杜掌柜对自家小娘子知无不言,话里便牵扯出许多势力与内情。
这些局势利弊,簪缨此前光靠想是想不出来的,尽管听得仔细,消化起来仍有些艰难。
她浅颦娥眉,一句一句在心里琢磨,细细的思量半晌,边想边慢慢道:
“既然此路不通……伯伯,昨日我在大市听叔伯们说起往事,言我朝商税,无论买卖房宅、仆婢、马牛,及一切散物,有官方文券的,譬如卖一万钱,便征四百钱入国库,卖家出三百,买家出一百,叫做输估;无文券的,同样也是一百征其四,叫做散估。
“我阿母接掌唐氏后,以为关税过重,苛于商人,便与朝廷议定,将商税压至百征其三,为均估。

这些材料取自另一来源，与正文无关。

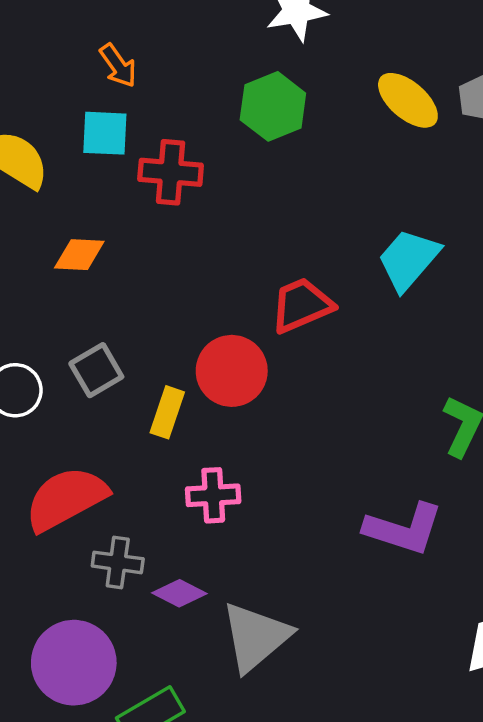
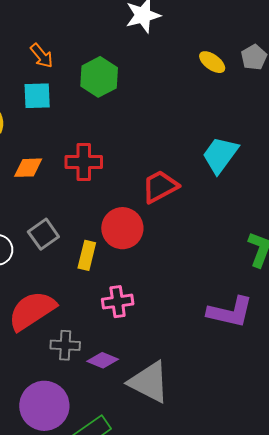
yellow ellipse: (408, 100) -> (212, 62), size x0.7
green hexagon: (273, 106) -> (99, 77), moved
red cross: (171, 172) -> (84, 162), moved
gray triangle: (256, 637) -> (149, 382), turned -48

而为了朝廷无损,唐家旗下所有过关货物,都多缴一分半的税赋,是么?既如此,那么朝廷在钱财紧缺的情况下,为了粉饰体面建成行宫,会不会——增税加赋?”
杜掌柜静静地听完这段议论,对小娘子的惊讶已完全变成了奇异。
他最知道小娘子刚从皇宫里出来时是如何:不谙世事,纯如白纸。莫说输估交关,也许就连做买卖要交税都不知晓。
昨日他是全程陪着小娘子的,那帮二掌柜东一句西一嘴的,哪里像小娘子方才说得这么详细透彻,这其中大半想法,必然是小娘子自己琢磨出来的。说不定,还熬夜翻了东家和姑爷留下的那几箱子书来看,不然,怎会有淡淡的青影挂在眼睑下头?
杜掌柜在骄傲的同时,又觉得几分心酸——唐氏不是没人了,有他们这帮老伙计在外头支应,哪里轮得到小娘子这样辛苦。
但看着少女雀雀的目色,他又不忍让小娘子失落,便道:“小娘子所虑确有道理,然而增税之事,涉及颇广,需要多方的考量。且北朝无一刻不在关注我朝,全国增税,无异于承认府库空虚,示乱于敌,依仆浅见,国库若不至捉襟见肘,短期内应当不会。”
簪缨听后恍然,面露一丝赧色,“是我想事浅显了。”
说罢她嗓子有点哑,双手捧起案上的薄荷饮子,猫儿似的把唇凑到盏沿边,轻抿一口,慢慢地润喉。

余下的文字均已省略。